Nevertheless, since then, the retailer has been implicated in several toxic-water scandals from China to Mexico and Indonesia, on top of the recent investigations that revealed toxins in the textiles. Overall, Greenpeace identifies the retailer as a laggard in the collective effort to lead the industry toward a toxic-free future.

"It is time Gap took full individual responsibility for its toxic addiction and caught up with the rest of the industry to become the fashion-forward company its customers expect it to be," the activist group urges.

What does this mean for Gap?

First and foremost, a whole lot of bad press. Earlier this month, Gap opened its first ever store in Taiwan, marking a milestone in its global expansion plans. Greenpeace was present at the event and gave Gap a really hard time. As soon as the ribbon was cut at the new store in Taipei, Greenpeace activists dropped a huge banner, delivering the message "Detox Now".
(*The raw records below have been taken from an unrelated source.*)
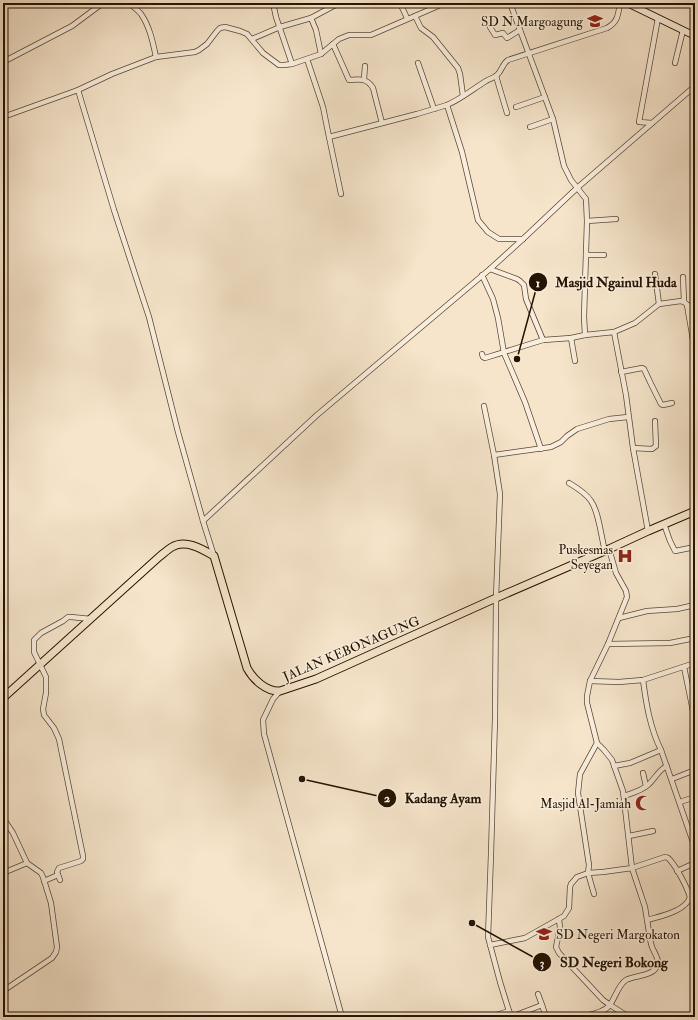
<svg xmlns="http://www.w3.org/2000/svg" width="698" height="1020" viewBox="0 0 698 1020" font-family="'IM FELL Double Pica',serif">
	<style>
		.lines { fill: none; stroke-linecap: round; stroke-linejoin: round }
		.street-casing { stroke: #594834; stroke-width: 6 }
		.secondary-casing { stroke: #251301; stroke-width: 8 }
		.primary-casing { stroke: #251301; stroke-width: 9 }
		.street { stroke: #f9eedd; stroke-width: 4.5 }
		.secondary { stroke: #f9eedd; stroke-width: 6 }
		.primary { stroke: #f6e5cb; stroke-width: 7 }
		.labels { text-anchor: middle; stroke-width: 3; stroke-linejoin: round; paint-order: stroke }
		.poi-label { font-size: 13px; fill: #251301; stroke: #f9eedd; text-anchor: end }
		.street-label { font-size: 13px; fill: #251301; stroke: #f9eedd }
		.leader { fill: none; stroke: #251301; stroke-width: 1.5 }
		.callout-dot { fill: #251301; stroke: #f9eedd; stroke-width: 1.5 }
		.mark-label { font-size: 12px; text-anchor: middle; font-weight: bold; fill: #fff }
		.callout-label { font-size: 14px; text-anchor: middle; font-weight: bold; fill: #251301; stroke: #f9eedd; stroke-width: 3; stroke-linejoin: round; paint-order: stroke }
	</style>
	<rect width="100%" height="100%" fill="#f6e5cb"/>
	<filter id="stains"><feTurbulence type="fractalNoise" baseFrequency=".005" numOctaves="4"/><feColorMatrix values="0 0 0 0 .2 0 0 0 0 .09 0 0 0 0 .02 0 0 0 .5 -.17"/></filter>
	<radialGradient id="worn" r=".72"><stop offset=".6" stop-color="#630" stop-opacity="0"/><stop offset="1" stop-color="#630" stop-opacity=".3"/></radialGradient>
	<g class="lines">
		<defs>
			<g id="street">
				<path d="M129,3c4,4 9,7 12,11 9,13 12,29 15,43"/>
				<polyline points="273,3 276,17 292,64"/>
				<polyline points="400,3 407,18"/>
				<polyline points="510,3 553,119 564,166 571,180 586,199 587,221 584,317 585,335 614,332 626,395 633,448 648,531"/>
				<polyline points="415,16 421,28 433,37 458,68 460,74 463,96"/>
				<polyline points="311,18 316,30 321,54"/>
				<polyline points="490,27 495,35 503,33 507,38 520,30"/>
				<polyline points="252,39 280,27 311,18 339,3"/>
				<path d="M333,44l16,36c10,-1 18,-2 24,8l9,35"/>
				<polyline points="307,59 323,107 329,137 417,114 447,105 462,152 478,220 488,232 499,239 523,239"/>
				<polyline points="3,62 72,26 103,3"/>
				<polyline points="418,63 434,109"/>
				<polyline points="675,63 683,30"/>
				<polyline points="496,76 507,113"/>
				<polyline points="364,79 365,66"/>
				<polyline points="78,90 112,74 156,57 195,52 199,50 207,44 217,31 220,28 225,27 240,31 247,34 263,53 279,65 284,65 292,64 321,54 339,39 349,35 371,35 445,3"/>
				<path d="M447,105c14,-6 26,-16 39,-24 3,-2 8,-3 11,-6 5,-4 5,-11 11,-15l99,-32c11,-6 11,-13 13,-25"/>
				<polyline points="516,107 545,97"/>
				<polyline points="3,117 78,90 114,210 149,317 178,432 203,521 214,556"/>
				<polyline points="652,123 639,122 658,18"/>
				<polyline points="530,127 553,119"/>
				<polyline points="329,137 341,194"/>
				<polyline points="587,221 616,219"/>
				<polyline points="586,255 604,255"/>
				<polyline points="490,269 517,279 520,281 524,285 526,299 543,340 571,338 585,335"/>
				<polyline points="655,274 659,304"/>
				<polyline points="482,275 493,299 498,318 504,353 525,402 541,449"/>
				<polyline points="683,277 684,302"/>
				<polyline points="687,305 693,340"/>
				<polyline points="614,332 635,323 659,304 681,301 684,302 689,306 695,305"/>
				<polyline points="571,338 575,361"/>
				<polyline points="482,354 483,357 485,358 543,340"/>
				<polyline points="621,372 642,368 644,369 651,384 661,404 663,405 672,403"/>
				<polyline points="484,406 494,455 500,494 496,598 495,718 491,854 488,937 500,982 509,1011 512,1017"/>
				<polyline points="633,448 652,449 656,446 655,421"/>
				<polyline points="494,455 551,447 561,442 567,436 577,429 609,419 628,417"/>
				<path d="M569,483c8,5 17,10 22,18 8,11 10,36 14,50"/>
				<polyline points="203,521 317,415 490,269 523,239 577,188 695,86"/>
				<polyline points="664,524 670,541 675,551 695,547"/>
				<polyline points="619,618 647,611 677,609 695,605"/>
				<polyline points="608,644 670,643 695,638"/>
				<polyline points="684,667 693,711 695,713"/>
				<path d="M643,680c3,23 7,48 18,70l34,98"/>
				<polyline points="590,681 619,682 643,680 695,663"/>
				<polyline points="280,691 273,699 263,720 264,734 342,1017"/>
				<polyline points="614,766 630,763 661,750"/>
				<polyline points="643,773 646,786"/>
				<polyline points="672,779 695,770"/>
				<path d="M624,796c8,-3 17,-5 24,-11 7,-6 11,-16 19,-19"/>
				<polyline points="680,802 695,797"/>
				<polyline points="3,818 13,833 27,863 41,873 43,877 51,903 57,947 56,952 52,958 3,991"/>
				<polyline points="629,836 653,831"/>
				<polyline points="677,871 695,863"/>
				<polyline points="3,873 27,863"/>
				<polyline points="60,880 57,872 59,868 81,861 83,859 83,856 59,739 54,728 44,715 43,709 46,693 46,677 34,652 34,640 41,633 63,621 68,617 71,617 91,619"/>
				<polyline points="44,881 58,875"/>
				<path d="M594,894l-6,-21 15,-1 29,-4 33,-11c3,1 3,0 5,3 7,8 17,27 20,37 -4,14 -29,19 -43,23l-2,-13 -13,-39 -9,-77 -11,-31 -8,-10 -7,-7"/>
				<polyline points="559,919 560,928 556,947 559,953 603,1000 610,1005 629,1017"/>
				<polyline points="490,945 525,938 564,916 569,908 570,887 571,884 577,877 588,873 589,865 578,793 580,774 597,743 587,703 587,696 590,681 608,644 627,597 626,591 616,573 609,549"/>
				<polyline points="538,994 542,1005"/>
				<polyline points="490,1017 509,1011"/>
				<polyline points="511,1017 542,1005 546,1017"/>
				<path d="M581,1017c8,-2 22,-4 28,-11 6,-7 9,-21 17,-26 9,-5 28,-3 32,-16 1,-5 -4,-12 -6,-17 -3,-9 -3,-18 -5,-27"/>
			</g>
			<polyline id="secondary" points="627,3 695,36"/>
			<path id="primary" d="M3,698l156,-141c4,-3 8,-7 13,-10 14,-8 30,2 42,9l33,112c6,11 19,24 33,23l36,-12 180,-81 113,-49 39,-18 47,-20"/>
		</defs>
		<use href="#street" class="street-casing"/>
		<use href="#secondary" class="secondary-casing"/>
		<use href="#primary" class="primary-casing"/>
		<use href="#street" class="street"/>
		<use href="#secondary" class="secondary"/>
		<use href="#primary" class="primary"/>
	</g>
	<defs>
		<symbol id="school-bare" viewBox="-9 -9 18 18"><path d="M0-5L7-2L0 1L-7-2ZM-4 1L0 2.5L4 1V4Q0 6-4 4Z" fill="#8f2418" stroke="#f9eedd" stroke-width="2.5" paint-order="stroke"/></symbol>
		<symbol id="hospital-bare" viewBox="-9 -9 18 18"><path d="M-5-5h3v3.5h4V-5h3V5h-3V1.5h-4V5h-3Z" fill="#8f2418" stroke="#f9eedd" stroke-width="2.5" paint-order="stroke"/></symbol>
		<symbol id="mosque-bare" viewBox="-9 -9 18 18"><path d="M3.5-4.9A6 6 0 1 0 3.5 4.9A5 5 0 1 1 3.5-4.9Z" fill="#8f2418" stroke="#f9eedd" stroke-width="2.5" paint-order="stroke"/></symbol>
	</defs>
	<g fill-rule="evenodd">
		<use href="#school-bare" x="584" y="10" width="22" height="22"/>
		<use href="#hospital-bare" x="614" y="545" width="22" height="22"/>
		<use href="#mosque-bare" x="632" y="792" width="22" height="22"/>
		<use href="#school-bare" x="533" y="923" width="22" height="22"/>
	</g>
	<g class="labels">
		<g class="poi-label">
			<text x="583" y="26">SD N Margoagung</text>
			<text x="613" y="554">Puskesmas<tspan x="613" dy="15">Seyegan</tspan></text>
			<text x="631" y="808">Masjid Al-Jamiah</text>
			<text x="556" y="939" text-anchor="start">SD Negeri Margokaton</text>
		</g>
		<g class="street-label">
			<text transform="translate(351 648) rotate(-23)" y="5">JALAN KEBONAGUNG</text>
		</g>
	</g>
	<path class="leader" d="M517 359L538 282M302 779L387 798M472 923L542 962"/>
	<g class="callout-dot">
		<circle cx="517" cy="359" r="4"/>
		<circle cx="302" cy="779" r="4"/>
		<circle cx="472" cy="923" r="4"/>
		<circle cx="538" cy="282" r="10"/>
		<circle cx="387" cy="798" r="10"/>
		<circle cx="542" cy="962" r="10"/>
	</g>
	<g class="mark-label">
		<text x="538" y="287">1</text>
		<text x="387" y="802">2</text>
		<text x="542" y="967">3</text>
	</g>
	<g class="callout-label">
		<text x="616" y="287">Masjid Ngainul Huda</text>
		<text x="443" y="803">Kadang Ayam</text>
		<text x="614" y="967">SD Negeri Bokong</text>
	</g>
	<rect width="698" height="1020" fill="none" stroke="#f6e5cb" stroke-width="16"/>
	<rect x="4" y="4" width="690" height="1012" fill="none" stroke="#251301" stroke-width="2"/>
	<rect x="8" y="8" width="682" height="1004" fill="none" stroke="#251301"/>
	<rect width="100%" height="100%" filter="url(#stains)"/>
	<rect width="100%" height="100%" fill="url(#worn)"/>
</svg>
One-time incidents like these might not have a profound impact on consumers' purchasing behavior. Yet, Greenpeace is known for its persistence. Moreover, it's not the first time Gap has provoked fierce criticism over its environmental policies.

Gap raised eyebrows in the past for its controversial approach toward the Bangladesh Safety Accord, an independent agreement among over 150 apparel corporations from around the world on fire and safety inspection standards for up to 2,000 factories in Bangladesh. The agreement came after last year's factory disaster in Bangladesh, which led to the death of more than 1,000 garment workers.
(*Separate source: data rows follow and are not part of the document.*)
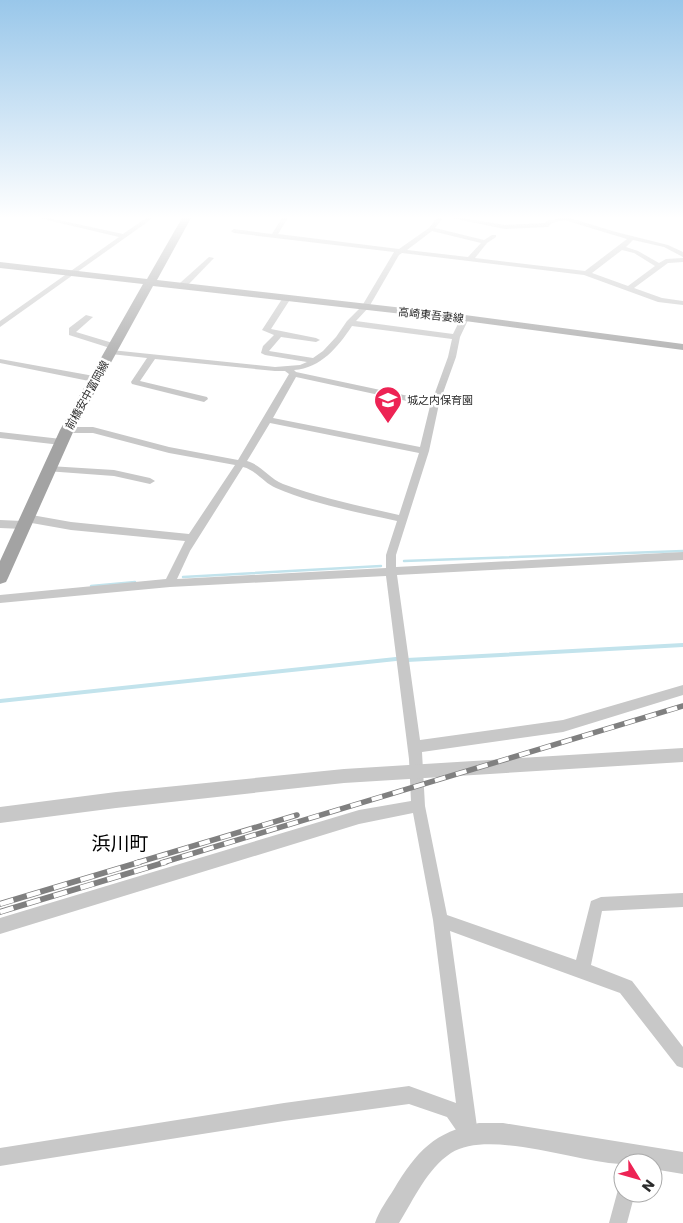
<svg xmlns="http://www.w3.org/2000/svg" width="683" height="1223" viewBox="0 0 683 1223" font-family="Poppins,'Noto Sans JP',sans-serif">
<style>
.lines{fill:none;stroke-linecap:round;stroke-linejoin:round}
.stream-far1{stroke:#c2e3ec;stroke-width:2.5}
.stream{stroke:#c2e3ec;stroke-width:4}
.minor{fill:#c8c8c8;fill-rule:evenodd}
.tertiary{fill:#c8c8c8;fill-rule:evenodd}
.primary{fill:#a3a3a3;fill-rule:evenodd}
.rail-far1-casing{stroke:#808080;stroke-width:5.5}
.rail-casing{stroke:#808080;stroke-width:6}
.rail-far1{stroke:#fff;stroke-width:4;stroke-dasharray:11;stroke-linecap:butt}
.rail{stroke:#fff;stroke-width:4.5;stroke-dasharray:14;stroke-linecap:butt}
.labels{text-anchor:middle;stroke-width:5;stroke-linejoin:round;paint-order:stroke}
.far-street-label{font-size:11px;fill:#2b2b2b;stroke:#fff}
.far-poi-label{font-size:11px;fill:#2b2b2b;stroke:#fff;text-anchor:start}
.near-quarter-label{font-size:19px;fill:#000;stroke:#fff}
</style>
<rect width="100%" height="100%" fill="#fff"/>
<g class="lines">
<g class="stream-far1">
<path d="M404 561 683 551"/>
<path d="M183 577 381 566"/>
<path d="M91 586 135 582"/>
</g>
<g class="stream">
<path d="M407 660 683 645"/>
<path d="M0 701 396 659"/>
</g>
<g class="minor">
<path d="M39 218H49L123 234 146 218H153L0 327V321L119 237Z"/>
<path d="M282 218H288L278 234 399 249 429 228 437 218H443L435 228 484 240 492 235H496V237L487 243 475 258 585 271 627 239 564 220 552 223 548 227 505 229 451 218H463L505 225 545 223 547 221 559 218H570L616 232 668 245 683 252V257L664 247 633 240 626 247 638 251 659 263 666 259 683 258V262L668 263 634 288 662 298 683 301V305L658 302 584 275 402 253 399 255 369 307 356 321 453 334 462 316 469 318 460 337 456 357 439 404 429 451 396 555V567L683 552V560L397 575 420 740 563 720 683 685V695L563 732 422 752 425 806 447 915 576 960 591 901 601 897 683 893V907L602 911 591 965 632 981 683 1047V1068L677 1066 620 993 450 931 478 1134 475 1140 469 1143 463 1140 447 1117 409 1104 284 1121 0 1166V1148L284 1103 409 1086 456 1103 433 920 413 813 359 824 0 934V918L359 810 411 801 409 759 386 576 170 587 0 603V595L166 579 185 541 71 530 26 522 21 518 26 514 71 522 189 534 235 465 169 453 93 433H67L62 430 67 427H93L169 447 238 460 289 374 285 371H275L155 359 140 381 207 397 208 399 204 402 132 384 131 382 147 358 111 354 107 352 111 350 275 367 300 365 307 362 265 355 261 353 263 346 274 335 262 330 284 296H287L291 298 271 329 316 338 320 340 316 342 281 337 269 351 313 358 323 351 336 337 347 321 362 306 394 252 234 233 231 231 234 229 272 234ZM432 231 481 243 468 257 407 250ZM622 250 634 253 655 266 628 286 592 273ZM352 326 452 339 448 357 432 401 296 372 294 370C321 368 338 347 352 326ZM296 377 430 406 420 447 273 418ZM270 423 419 453 399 515C360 506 320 498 283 484 269 478 261 465 247 461ZM243 467C256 470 264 483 276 488 314 504 356 512 397 521L386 555V568L177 579 190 551Z"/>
<path d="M209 257 214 258 186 287H180V283Z"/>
<path d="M86 315 93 317 76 332 116 344V348H110L69 335V328Z"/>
<path d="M0 359 94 376 98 379 94 382 0 363Z"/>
<path d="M0 432 61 439 66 442 61 445 0 438Z"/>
<path d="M49 466 114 470 150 478 155 481 150 484 114 476 46 471 44 469Z"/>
<path d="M0 520 23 521 28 525 23 529 0 528Z"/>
<path d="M623 1185V1193H635L627 1223H609L619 1186Z"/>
</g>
<g class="tertiary">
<path d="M683 748V762L344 783 116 808 0 823V807L116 792 344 769Z"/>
<path d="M479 1123H503L683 1152V1174L653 1169V1163C642 1163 629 1164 620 1164 576 1162 489 1129 451 1153 427 1169 414 1199 399 1223H375C379 1211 387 1200 394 1189 417 1151 434 1132 479 1123Z"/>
</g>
<path class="primary" d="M182 218H191L157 280 465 315 683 344V350L465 321 153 286 74 430 8 578 6 582 0 584V561L60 430 143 284 0 268V262L147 279Z"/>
<g class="rail-far1-casing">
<g id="rail-far1">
<path d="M136 863 297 815"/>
<path d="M161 863 683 706"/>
</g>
</g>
<g class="rail-casing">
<g id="rail">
<path d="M0 904 140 862"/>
<path d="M0 912 166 862"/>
</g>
</g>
<use href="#rail-far1" class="rail-far1"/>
<use href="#rail" class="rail"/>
</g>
<linearGradient id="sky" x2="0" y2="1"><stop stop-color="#99c7ea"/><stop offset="0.56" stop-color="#fff"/><stop offset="1" stop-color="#fff" stop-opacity="0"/></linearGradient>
<rect width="683" height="389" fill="url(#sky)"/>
<defs>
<g id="school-pin" transform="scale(1.4375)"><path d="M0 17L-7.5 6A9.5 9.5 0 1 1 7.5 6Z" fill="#ed2354" stroke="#fff"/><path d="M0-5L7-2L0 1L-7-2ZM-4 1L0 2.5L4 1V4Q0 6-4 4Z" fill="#fff"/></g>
</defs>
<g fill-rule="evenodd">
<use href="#school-pin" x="388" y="400"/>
</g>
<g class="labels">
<g class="far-street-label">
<text transform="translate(431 315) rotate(6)" y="4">高崎東吾妻線</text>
<text transform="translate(87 395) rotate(-61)" y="4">前橋安中富岡線</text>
</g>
<g class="far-poi-label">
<text x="407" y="404">城之内保育園</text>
</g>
<g class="near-quarter-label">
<text x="120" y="850">浜川町</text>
</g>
</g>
<g transform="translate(638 1178) rotate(127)"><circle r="24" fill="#ffffff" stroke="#aaaaaa"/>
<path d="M0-4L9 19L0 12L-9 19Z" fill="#ed2354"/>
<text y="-8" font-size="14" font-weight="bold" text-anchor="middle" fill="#2b2b2b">N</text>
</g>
</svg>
Gap didn't sign the agreement. Instead, it teamed up with Wal-Mart and another 15 clothing companies to form a separate alliance, which, unlike the accord, is not legally binding.

The more Gap continues to fall short of Greenpeace's standards, the easier it will be for the public to lose sight of it as an environment-conscious company. Going forward, enhancing its brand awareness among eco-minded consumers could prove to be an uphill challenge. Already, there are e-commerce sites like fashioningchange.com that offer eco alternatives to top names' offerings, including Gap's clothing and accessories lines.

Missing out on a promising market 

So far, eco-conscious consumers were considered a niche clientele. The reason why, research has shown, is that even though the environmental component is a strong motivator for consumers, the design component is even stronger. In other words, eco-friendly fashion used to be a byword for dull and worthy, often preventing buyers form embracing this trend. However, things have changed.

Increased availability and quality of ethical fashion, fueled mainly by technological advancements in the space on top of key players' renewed focus, has driven immense market growth. Green apparel and accessories still occupy a tiny sliver of the fashion industry, making up barely more than 2% of a $200 billion business in the U.S., chief analyst at NPD Group Marshal Cohen, told USA Today. Still, "just a decade ago, it was not even half a billion dollars," he added.

Final thought

In the retail business, marrying design and commercial appeal with a strong ethical component was always easier said than done. For years, the focus had been more on the commercial and less on the ethical part.

However, the fashion world has turned over a new leaf by setting its sights on sustainability. Gap, despite its efforts, has yet failed to move to the forefront of the "eco fashion" revolution, raising concerns about its position in this changing retail landscape.